Russia's former prime minister, Mikhail Kasyanov, said that Wagner mercenary boss Yevgeny Prigozhin’s short-lived insurrection last week shattered the “myth” of the “stability” President Vladimir Putin portrayed and the mutiny in fact weakened him considerably inside Russia.
Kasyanov who served as PM from 2000 to 2004, said: “The main impact is very easy and very simple… Just the stability with Mr. Putin,” he said in an interview with German outlet DW, adding that for 20 years, Kasyanov said, Russian propaganda had sought to assure people "that the main basis for Putin's rule is stability and potential prosperity."
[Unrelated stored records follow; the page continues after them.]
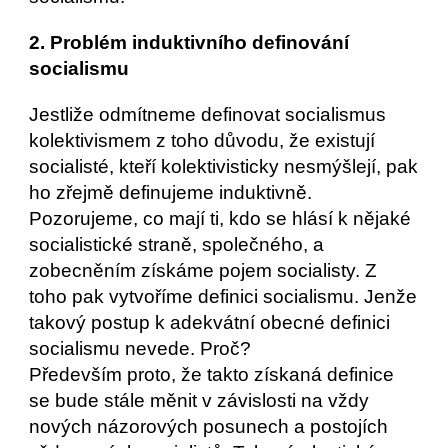
2. Problém induktivního definování 
socialismu
Jestliže odmítneme definovat socialismus 
kolektivismem z toho důvodu, že existují 
socialisté, kteří kolektivisticky nesmýšlejí, pak 
ho zřejmě definujeme induktivně. 
Pozorujeme, co mají ti, kdo se hlásí k nějaké 
socialistické straně, společného, a 
zobecněním získáme pojem socialisty. Z 
toho pak vytvoříme definici socialismu. Jenže 
takový postup k adekvátní obecné definici 
socialismu nevede. Proč?
Především proto, že takto získaná definice 
se bude stále měnit v závislosti na vždy 
nových názorových posunech a postojích 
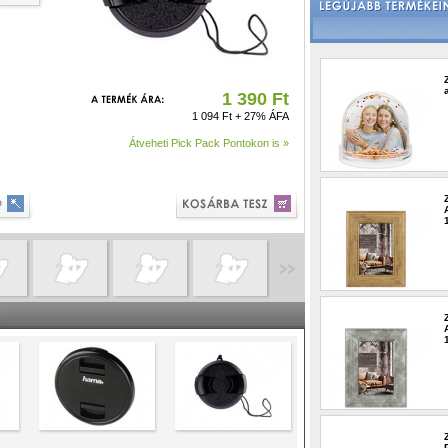
1 390 Ft
1 094 Ft + 27% ÁFA
Átveheti Pick Pack Pontokon is »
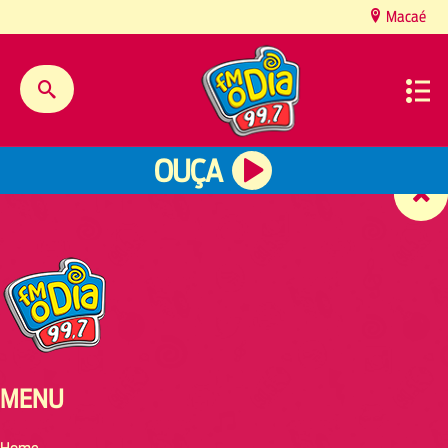
content
Macaé
OUÇA
MENU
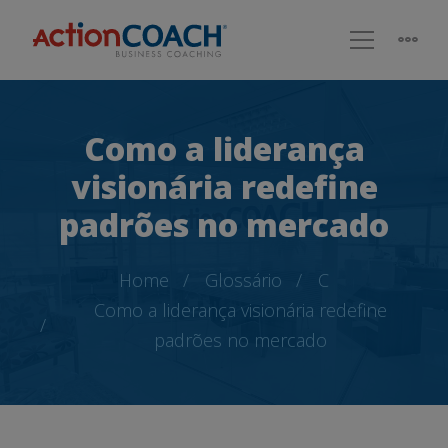
Como a liderança
visionária redefine
padrões no mercado
Home
Glossário
C
Como a liderança visionária redefine
padrões no mercado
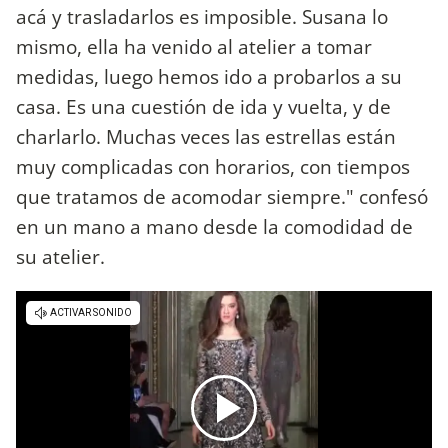
acá y trasladarlos es imposible. Susana lo
mismo, ella ha venido al atelier a tomar
medidas, luego hemos ido a probarlos a su
casa. Es una cuestión de ida y vuelta, y de
charlarlo. Muchas veces las estrellas están
muy complicadas con horarios, con tiempos
que tratamos de acomodar siempre." confesó
en un mano a mano desde la comodidad de
su atelier.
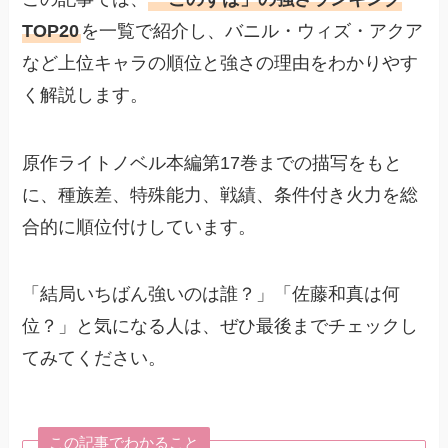
TOP20
を一覧で紹介し、バニル・ウィズ・アクア
など上位キャラの順位と強さの理由をわかりやす
く解説します。
原作ライトノベル本編第17巻までの描写をもと
に、種族差、特殊能力、戦績、条件付き火力を総
合的に順位付けしています。
「結局いちばん強いのは誰？」「佐藤和真は何
位？」と気になる人は、ぜひ最後までチェックし
てみてください。
この記事でわかること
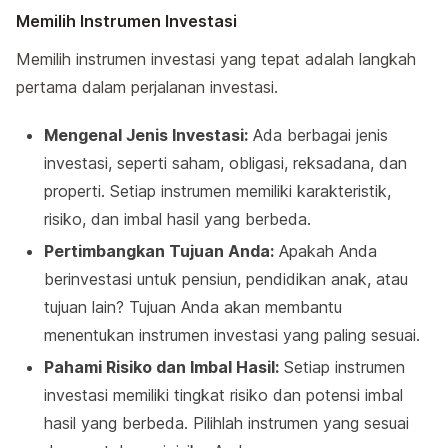
Memilih Instrumen Investasi
Memilih instrumen investasi yang tepat adalah langkah
pertama dalam perjalanan investasi.
Mengenal Jenis Investasi:
Ada berbagai jenis
investasi, seperti saham, obligasi, reksadana, dan
properti. Setiap instrumen memiliki karakteristik,
risiko, dan imbal hasil yang berbeda.
Pertimbangkan Tujuan Anda:
Apakah Anda
berinvestasi untuk pensiun, pendidikan anak, atau
tujuan lain? Tujuan Anda akan membantu
menentukan instrumen investasi yang paling sesuai.
Pahami Risiko dan Imbal Hasil:
Setiap instrumen
investasi memiliki tingkat risiko dan potensi imbal
hasil yang berbeda. Pilihlah instrumen yang sesuai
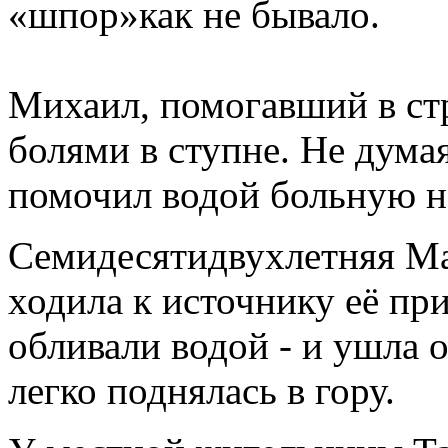
«шпор»как не бывало.
Михаил, помогавший в стр
болями в ступне. Не дума
помочил водой больную но
Семидесятидвухлетняя Ма
ходила к источнику её пр
обливали водой - и ушла 
легко поднялась в гору.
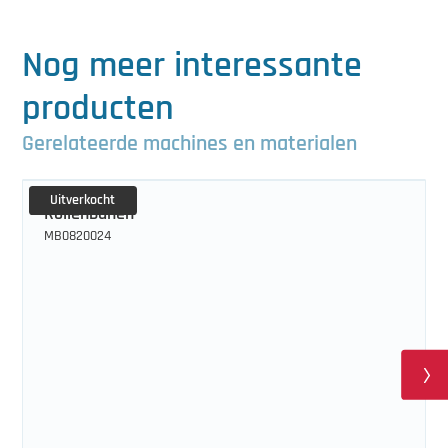
Nog meer interessante
producten
Gerelateerde machines en materialen
Uitverkocht
Rollenbanen
MB0820024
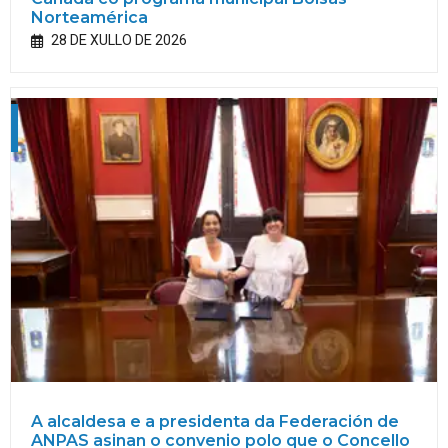
Norteamérica
28 DE XULLO DE 2026
A alcaldesa e a presidenta da Federación de
ANPAS asinan o convenio polo que o Concello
Prigozhin started a brief revolt last week which swiftly ended with him calling off his Wagner forces’ march on Moscow after agreeing to a deal which would see him exiled in Belarus without any legal action taken against him in Russia. He said in his first remarks since the aborted revolt that the march was a “demonstration” not an attempted coup.
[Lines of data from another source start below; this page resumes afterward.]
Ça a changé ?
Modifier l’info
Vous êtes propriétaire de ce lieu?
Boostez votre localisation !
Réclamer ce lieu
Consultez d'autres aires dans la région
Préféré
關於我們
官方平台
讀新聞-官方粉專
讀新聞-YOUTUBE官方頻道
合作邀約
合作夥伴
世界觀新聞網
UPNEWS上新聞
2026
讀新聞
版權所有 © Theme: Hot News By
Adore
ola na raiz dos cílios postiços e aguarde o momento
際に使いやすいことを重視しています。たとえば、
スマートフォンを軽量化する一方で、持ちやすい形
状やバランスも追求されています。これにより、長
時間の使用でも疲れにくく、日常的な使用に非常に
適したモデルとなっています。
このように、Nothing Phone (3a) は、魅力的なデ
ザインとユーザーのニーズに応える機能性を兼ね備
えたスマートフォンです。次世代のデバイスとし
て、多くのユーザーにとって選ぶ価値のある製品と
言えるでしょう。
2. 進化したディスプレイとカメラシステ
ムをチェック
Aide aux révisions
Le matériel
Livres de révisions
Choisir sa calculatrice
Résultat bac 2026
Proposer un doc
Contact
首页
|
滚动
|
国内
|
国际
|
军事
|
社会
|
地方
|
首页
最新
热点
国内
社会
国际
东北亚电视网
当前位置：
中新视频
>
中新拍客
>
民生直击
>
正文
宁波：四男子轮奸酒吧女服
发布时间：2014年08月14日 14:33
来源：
Prigozhin’s mutiny had a resounding impact within Russia and internationally as well. The general consensus amongst international politicians and analysts is that the mutiny had weakened Putin and raised questions about his ruling with an iron fist at a critical time when his forces confront an intense counter-offensive in Ukraine.
Kasyanov said: “Prigozhin managed to destroy this myth, this image of stability.”
In the wake of Prigozhin’s brief revolt, Russian leadership swiftly moved to project a semblance of stability, calm, and control. Putin had stressed in an address to the nation the importance of unity and patriotism in the face of enemy attempts to destabilize the country and fracture its society. While, Defense Minister Sergey Shoigu made his first public appearance since the mutiny in a video where he visited Russian troops in Ukraine.
Also, Foreign Minister Sergei Lavrov took part in a high profile and well publicized interview in which he made statements carefully crafted to downplay the scale and impact of the incident, emphasizing the Russian state's robustness and resilience in the face of challenges.
Overall, top Russian leadership used every instrument in their toolbox to create an image of unyielding authority, promote national unity, and to affirm their control over the country's security apparatus.
Mark N. Katz, Russian foreign policy expert and nonresident senior fellow at the Atlantic Council, told Al Arabiya English: “Conflict among subordinates, with one of them sending forces to march on the capital, does not look good for any dictator. I anticipate that there may now be other, more orchestrated, moves against Putin from inside the regular forces.”